START EXTRACTED ENTRIES

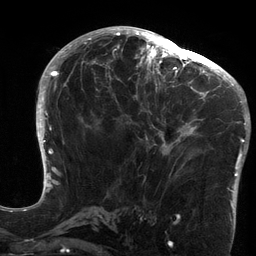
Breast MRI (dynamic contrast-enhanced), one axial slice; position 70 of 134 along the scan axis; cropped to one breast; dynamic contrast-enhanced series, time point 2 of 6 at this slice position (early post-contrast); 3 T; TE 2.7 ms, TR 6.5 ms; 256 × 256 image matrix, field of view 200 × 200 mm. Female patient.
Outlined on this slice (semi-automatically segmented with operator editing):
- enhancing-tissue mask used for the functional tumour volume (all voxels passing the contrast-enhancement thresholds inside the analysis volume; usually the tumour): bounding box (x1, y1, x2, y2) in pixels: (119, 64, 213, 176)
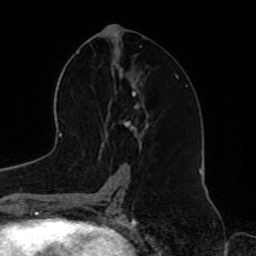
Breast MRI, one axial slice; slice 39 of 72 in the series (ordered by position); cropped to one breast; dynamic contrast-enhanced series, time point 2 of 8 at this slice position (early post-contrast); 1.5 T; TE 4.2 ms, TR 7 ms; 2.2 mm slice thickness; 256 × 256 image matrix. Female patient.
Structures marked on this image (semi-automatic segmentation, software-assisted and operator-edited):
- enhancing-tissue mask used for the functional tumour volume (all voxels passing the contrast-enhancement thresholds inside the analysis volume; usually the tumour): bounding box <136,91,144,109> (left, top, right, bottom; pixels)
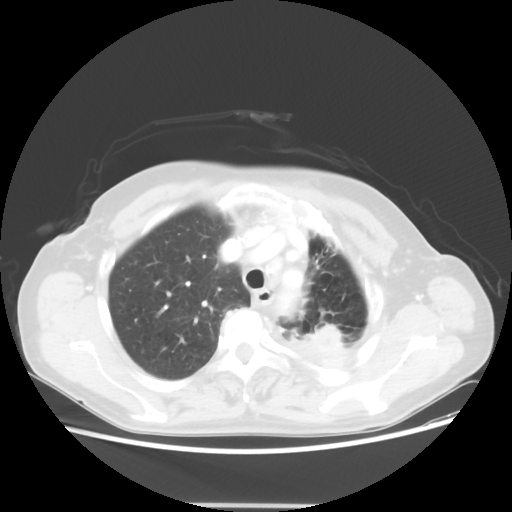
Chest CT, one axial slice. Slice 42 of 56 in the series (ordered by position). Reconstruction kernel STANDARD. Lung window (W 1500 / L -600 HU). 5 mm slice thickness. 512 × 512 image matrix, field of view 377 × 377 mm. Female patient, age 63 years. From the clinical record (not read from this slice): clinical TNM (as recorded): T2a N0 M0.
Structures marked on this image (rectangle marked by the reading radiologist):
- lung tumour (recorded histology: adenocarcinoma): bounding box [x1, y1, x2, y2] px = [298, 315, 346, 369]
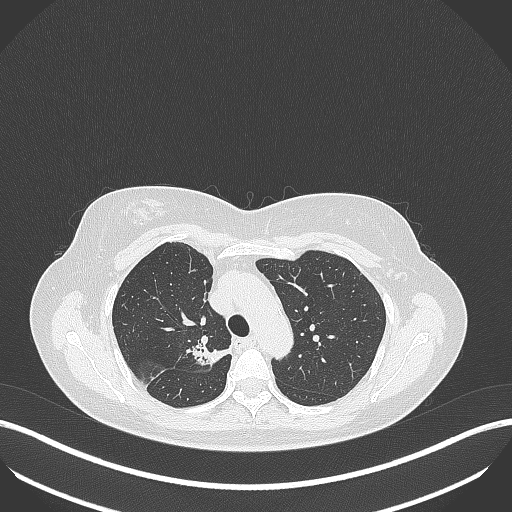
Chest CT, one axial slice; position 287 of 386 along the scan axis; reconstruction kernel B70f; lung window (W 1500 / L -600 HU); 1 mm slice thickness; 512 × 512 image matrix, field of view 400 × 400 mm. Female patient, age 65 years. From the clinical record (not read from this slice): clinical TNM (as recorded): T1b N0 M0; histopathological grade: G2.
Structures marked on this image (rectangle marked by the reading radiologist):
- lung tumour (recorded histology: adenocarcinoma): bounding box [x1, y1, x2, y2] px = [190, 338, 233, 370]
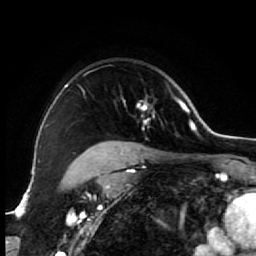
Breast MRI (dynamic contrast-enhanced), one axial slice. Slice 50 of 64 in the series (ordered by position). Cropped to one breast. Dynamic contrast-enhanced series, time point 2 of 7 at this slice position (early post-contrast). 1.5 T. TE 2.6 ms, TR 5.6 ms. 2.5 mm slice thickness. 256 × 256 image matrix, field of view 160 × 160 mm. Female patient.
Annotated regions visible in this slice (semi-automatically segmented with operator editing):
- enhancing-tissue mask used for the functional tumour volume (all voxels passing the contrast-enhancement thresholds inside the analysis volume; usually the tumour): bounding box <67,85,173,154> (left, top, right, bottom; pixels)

END EXTRACTED ENTRIES

» TO DO:
Without the pictures, repeat the entries above line by line, from the first through the one that contains "<136,91,144,109> (left, top, right, bottom; pixels)", both ends included.

» WRITTEN SOLUTION:
Breast MRI (dynamic contrast-enhanced), one axial slice; position 70 of 134 along the scan axis; cropped to one breast; dynamic contrast-enhanced series, time point 2 of 6 at this slice position (early post-contrast); 3 T; TE 2.7 ms, TR 6.5 ms; 256 × 256 image matrix, field of view 200 × 200 mm. Female patient.
Outlined on this slice (semi-automatically segmented with operator editing):
- enhancing-tissue mask used for the functional tumour volume (all voxels passing the contrast-enhancement thresholds inside the analysis volume; usually the tumour): bounding box (x1, y1, x2, y2) in pixels: (119, 64, 213, 176)
Breast MRI, one axial slice; slice 39 of 72 in the series (ordered by position); cropped to one breast; dynamic contrast-enhanced series, time point 2 of 8 at this slice position (early post-contrast); 1.5 T; TE 4.2 ms, TR 7 ms; 2.2 mm slice thickness; 256 × 256 image matrix. Female patient.
Structures marked on this image (semi-automatic segmentation, software-assisted and operator-edited):
- enhancing-tissue mask used for the functional tumour volume (all voxels passing the contrast-enhancement thresholds inside the analysis volume; usually the tumour): bounding box <136,91,144,109> (left, top, right, bottom; pixels)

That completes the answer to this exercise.